Com efeito, extrai-se de decisão proferida pelo Tribunal de Justiça paulista o dever de indenizar nesses casos. Vejamos:

Laboratório de análise que emite resultado errado de teste de confirmação de vírus HIV, subscrito por médico, sendo, em seguida, confirmado o erro devido a exames complementares que acusam conclusão oposta. Dever de indenizar os danos morais resultantes de tal perturbação, quer aplicando-se a teoria da responsabilidade subjetiva, quer a de ordem objetiva. Provimento, em parte, para reduzir o quantum fixado, seguindo precedente do STJ [REsp nº 707.541-RJ, Rel. Min. Hélio Quaglia Barbosa] e a demora no ajuizamento da ação.
(TJSP – AC nº 385.362-4/5, 4ª Câm. Dir. Priv.)


Alerte-se também que alguns exames apresentam resultados alterados às segundas-feiras, em virtude da alimentação ingerida pelas pessoas nos finais de semana, ainda que seja respeitado o período de jejum indicado. É comum os índices retornarem à normalidade quando o mesmo exame é realizado em dia do meio de semana (quinta-feira, por exemplo).4

Vale observar, por oportuno, que o médico poderá ser demandado nas esferas cível, criminal e ética por um mesmo ato profissional, o que, no entanto, exigirá o emprego de técnicas diferenciadas para cada caso. Em geral, o paciente opta pela ação cível, pois é nela que eventual condenação caracterizará satisfação pessoal (indenização). As esferas criminal e ética, via de regra, são utilizadas como meio de se obter prova robusta à condenação do médico na esfera cível.

Mas, como os problemas relacionados ao exercício da medicina não escolhem hora para acontecer, é importante que o médico/laboratório/hospital tenha disponibilizada assessoria técnico-jurídica 24 horas por dia, possibilitando consulta e orientação no exato momento em que se verificar o evento adverso, evitando, assim, o agravamento da situação.

Portanto, além de manter uma boa relação com seu paciente, ter formação sólida e buscar constante atualização técnica, é de suma importância que médicos/laboratórios/hospitais estruturem-se para o exercício profissional, o que implica contar com assistência jurídica especializada para evitar o ajuizamento de ações indenizatórias por parte de pacientes “oportunistas”.

NOTAS
In: http://www.stj.gov.br/portal_stj/publicacao/engine.wsp?tmp.area=398&tmp.texto=89920&tmp.area_anterior=44&tmp.argumento_pesquisa=erro%20médico).
2 Cf.
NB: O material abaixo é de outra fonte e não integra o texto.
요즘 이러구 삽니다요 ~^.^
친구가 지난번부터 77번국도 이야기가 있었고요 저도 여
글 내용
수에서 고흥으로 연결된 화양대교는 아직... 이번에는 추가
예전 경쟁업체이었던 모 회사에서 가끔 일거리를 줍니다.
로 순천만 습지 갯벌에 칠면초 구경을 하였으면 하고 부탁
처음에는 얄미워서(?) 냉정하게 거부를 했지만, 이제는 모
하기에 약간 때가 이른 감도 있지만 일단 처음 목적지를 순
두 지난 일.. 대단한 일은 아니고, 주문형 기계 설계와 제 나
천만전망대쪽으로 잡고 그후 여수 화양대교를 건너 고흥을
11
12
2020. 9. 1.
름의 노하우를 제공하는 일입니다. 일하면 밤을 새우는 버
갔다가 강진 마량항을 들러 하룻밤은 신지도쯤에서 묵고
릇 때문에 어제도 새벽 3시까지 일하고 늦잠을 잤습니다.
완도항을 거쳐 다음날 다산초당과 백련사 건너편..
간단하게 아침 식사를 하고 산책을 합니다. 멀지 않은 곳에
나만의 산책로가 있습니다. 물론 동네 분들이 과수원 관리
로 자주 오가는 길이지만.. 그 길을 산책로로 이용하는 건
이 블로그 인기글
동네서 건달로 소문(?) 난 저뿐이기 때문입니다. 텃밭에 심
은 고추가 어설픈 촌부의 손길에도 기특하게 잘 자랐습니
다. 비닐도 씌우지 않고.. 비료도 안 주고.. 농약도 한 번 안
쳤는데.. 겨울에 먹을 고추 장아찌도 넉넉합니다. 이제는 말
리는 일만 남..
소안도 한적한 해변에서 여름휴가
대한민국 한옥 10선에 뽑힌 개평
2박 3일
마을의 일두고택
Denúncias e Processos Relacionados ao Exercício Profissional da Medicina no Estado de São Paulo, no Período de 2000 a 2006. P. 2 a 4.
3 A denominação Responsabilidade Civil Subjetiva Derivada dos Hospitais foi tema de trabalho de conclusão de curso para obtenção do título de Especialista em Direito Médico e da Saúde pelo Centro Universitário Barão de Mauá, em Ribeirão Preto-SP.
4 In: SCHIAVO, Marli; LUNARDELLI, Adroaldo; e OLIVEIRA, Jarbas Rodrigues de. Influência da Dieta na Concentração Sérica de Triglicerídeos. Rio de Janeiro: Jornal Brasileiro de Patologia e Medicina Laboratorial, v. 39, nº 4, 2003, p. 283-288).